Most of the enterprises polled cited rising costs driven by wages and rentals, a shortage of manpower and stiff market competition as key factors inhibiting their profits and growth.
In addition, some 63% say the ongoing US-China trade war has been the single biggest development that has impacted their businesses this year.
Some 71% of the respondents in the annual business survey released Oct 16 are from the services sector, while 21% are from manufacturing and 8% are in construction.
More than seven in 10 of the 972 business polled expect business costs to increase, while 54.1% anticipate profit margins to drop.
And to boost their earnings, businesses indicate that they are going to focus on growing revenue, innovating products and services, attracting and retaining staff, and going digital.
But while businesses are keen on digitalistation as a way to improve business processes, it has proven to be a challenge.

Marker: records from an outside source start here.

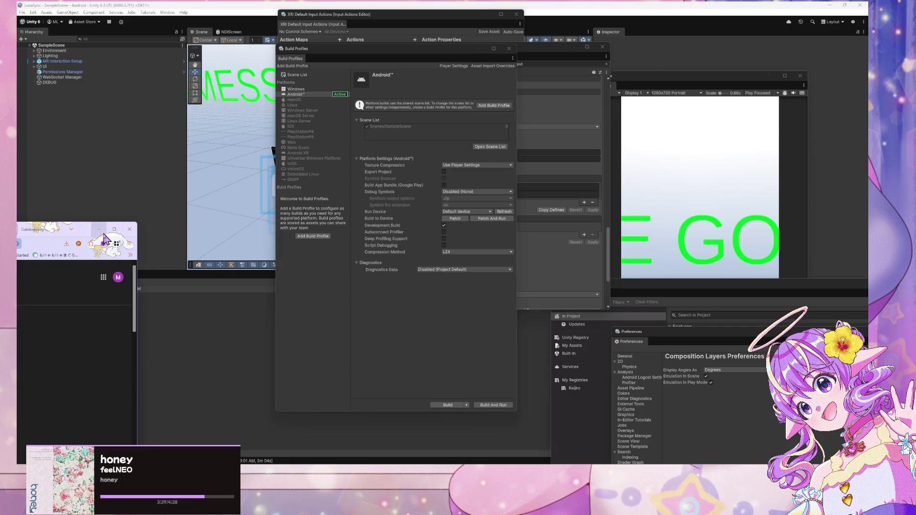
pyautogui.moveTo(95, 229)
pyautogui.mouseDown()
pyautogui.moveTo(738, 171)
pyautogui.moveTo(746, 162)
pyautogui.mouseUp()
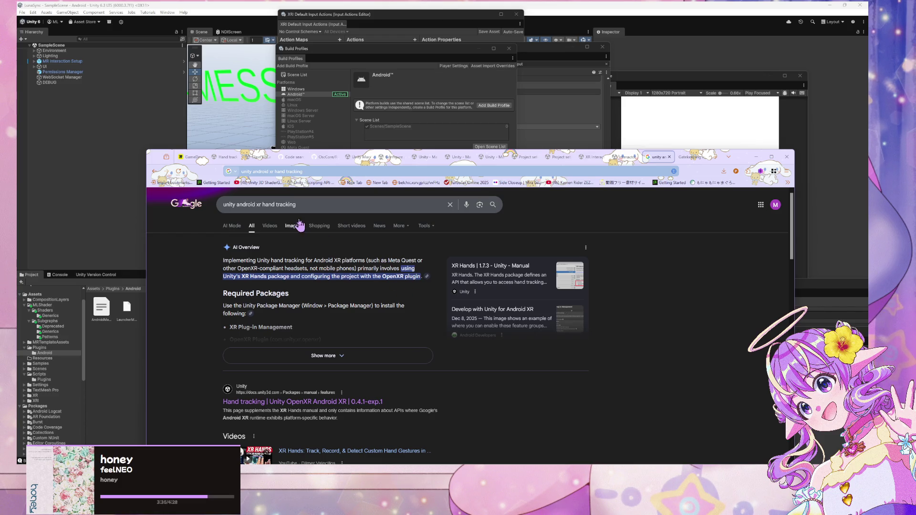
pyautogui.moveTo(315, 204); pyautogui.dragTo(173, 202)
pyautogui.write('do')
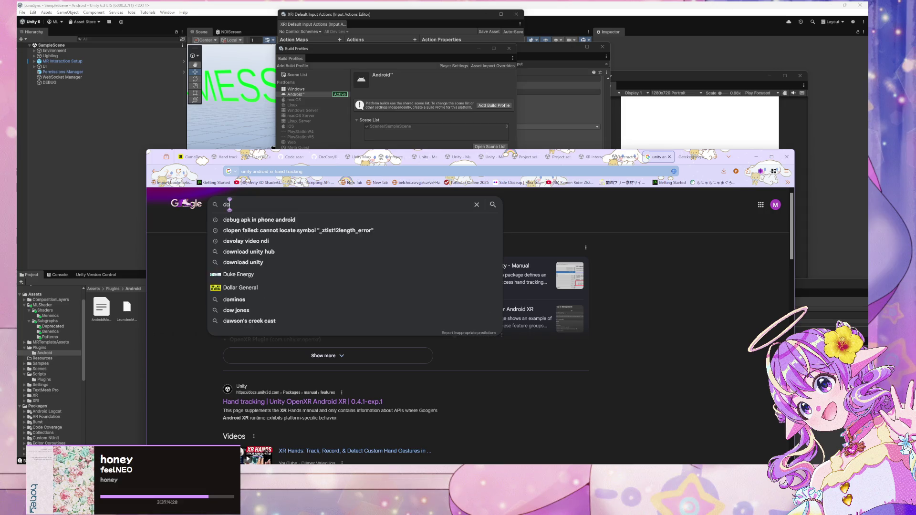
pyautogui.write('es android xr wor')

A separate survey on digitalisation administered by the SCCCI showed that 77% of respondents reported limited success from their digitalisation initiatives, and obtained less than 10% of their revenue from online sources.
The high costs of digitalisation is cited of one of the main challenges.
Meanwhile, some 60% of respondents are seeking opportunities overseas – particularly in Asean markets such as Indonesia, Thailand, Vietnam and Cambodia – in order to grow their profits.
Businesses say this is so they can tap on existing free trade agreements and digital channels to advance their ventures.
Another avenue for growth cited by 46% of the participants was to have more collaboration between bigger and smaller companies to enable greater ease in meeting each other’s needs in terms of access to equipment and technologies.
Speaking on the results, SCCCI president Roland Ng says the chamber is looking to “harness the benefits of a sharing economy to help individual trade associations and [its] member companies to transform the way businesses are conducted”.
Acknowledging the need for enterprises to internationalise given Singapore’s small domestic economy, Ng says the SCCCI will assist this by putting together an initiative that allows them to “tap on shared resources that can keep the costs lower” when they venture into China.
The chamber is now proposing for more free trade agreements to allow for more overseas expansions. It is also emphasising the need for government support to help ease business costs and assist companies with their transformation and digitalisation.